Once in place, the lap band is secured to the stomach surface with a series of sutures that will hold it in place and prevent it from slipping down further on the patient’s stomach. This band will restrict the amount of food that a patient can eat in one meal and will help them lose weight as their body adjusts to the lower caloric intake. Because this smaller portion of the stomach is still processing the food, these smaller meals will help the patient feel full when eating.
The lap band is also adjustable in the amount of restriction it provides for the stomach and it can be made more or less restrictive if needed. These changes are done by injecting a saline solution into the lap band through an adjustment port that is placed just below the patient’s skin during the lap band surgery. This adjustment can be done anytime it is needed and is usually done right in the doctor’s office
Unlatching A Gastric Band
There are very few incidents of lap band failure reported with this procedure and the vast majority of patients are successful with their weight loss goals as a result of having the surgery. Even in the rare cases where there was concern that the lap band unlatched, most of these have been attributed to slippage of the lap band and not a failure of the material. This usually occurred in a patient that was consuming too large a meal at one time, too soon after having the procedure. The lap band is designed to be placed on a patient’s stomach and remain there for life. This is to ensure that they can maintain the weight loss they achieve over time.

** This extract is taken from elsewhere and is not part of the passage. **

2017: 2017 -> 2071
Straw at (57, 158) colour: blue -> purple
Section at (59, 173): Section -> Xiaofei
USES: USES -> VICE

In recent years there has been a trend to design a lap band that can be removed if needed and has led to a latched version of the lap band where the actual lap band unlatched easily if needed. The latching assembly allows selective locking and unlocking of the gastric band. This way a doctor could remove this style of lap band after it was placed in the patient.
Unlike conventional lap bands that are made of a continuous loop of material, this lap band unlatched when needed and could be slipped off of the stomach and removed. This initially raised concerns that there could be problems if the lap band unlatched prematurely, but this has not proven to be the case with these systems. Even in the rare case where the lap band unlatched, the worst that would happen is that the patient would have the full use of their stomach until the band was secured. The advantage these new systems provide is the ease of removal while still allowing the band to help control eating for the patient.